Don’t let geography limit the skills your company is hiring for. The pandemic ushered in a new era of work as many organizations learned work could be done remotely. Technical work can be done almost anywhere in the world as machines have largely made geography irrelevant to finding the skills you need to cooperate with machines. Enabling remote work strategies will ensure your organization is equipped to capture the ever-changing talent landscape and help you win in the race with and against the machines.

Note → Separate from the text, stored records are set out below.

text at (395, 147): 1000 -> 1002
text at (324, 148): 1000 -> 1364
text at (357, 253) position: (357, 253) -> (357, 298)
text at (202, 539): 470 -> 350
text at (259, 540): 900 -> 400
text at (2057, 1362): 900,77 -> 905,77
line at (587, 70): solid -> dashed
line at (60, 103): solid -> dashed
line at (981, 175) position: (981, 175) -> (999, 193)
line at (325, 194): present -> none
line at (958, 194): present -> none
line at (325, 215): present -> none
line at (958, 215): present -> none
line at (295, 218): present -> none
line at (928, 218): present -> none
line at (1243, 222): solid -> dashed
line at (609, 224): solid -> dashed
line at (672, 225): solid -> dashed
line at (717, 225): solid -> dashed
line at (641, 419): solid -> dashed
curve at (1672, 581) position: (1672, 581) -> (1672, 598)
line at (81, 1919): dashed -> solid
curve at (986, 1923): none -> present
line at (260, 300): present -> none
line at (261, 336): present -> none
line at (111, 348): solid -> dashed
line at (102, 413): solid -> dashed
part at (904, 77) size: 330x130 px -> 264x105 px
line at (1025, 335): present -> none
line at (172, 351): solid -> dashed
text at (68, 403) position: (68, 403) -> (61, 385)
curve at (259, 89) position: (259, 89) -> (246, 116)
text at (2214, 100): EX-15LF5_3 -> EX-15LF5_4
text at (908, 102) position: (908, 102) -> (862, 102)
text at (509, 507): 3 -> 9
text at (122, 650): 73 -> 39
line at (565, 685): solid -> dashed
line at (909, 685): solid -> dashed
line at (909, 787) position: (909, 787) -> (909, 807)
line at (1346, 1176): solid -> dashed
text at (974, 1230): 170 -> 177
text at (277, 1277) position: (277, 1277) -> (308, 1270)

By focusing on the balance of these skills, organizations can reap the benefits of an infinity loop between AI and human competitive skills. In this balance, humans may work toward “coopetition” as an arrangement where parties engage in both cooperative and competitive behavior. In such a relationship with AI systems, humans may leverage both the partnership with machines and their own competitive edge against the machine. This relationship helps to maintain their relevance and indispensability as algorithms are increasingly working as team members or even managers (i.e., algorithmic management).
This formulation offered here helps shape the future of education and skill development, by emphasizing the importance of focusing on skills that give humans a competitive advantage over machines, rather than those that we have already lost to machines. For example, the use of calculators and spell checkers no longer serve as our advantage as we surrendered these tasks to technology long ago.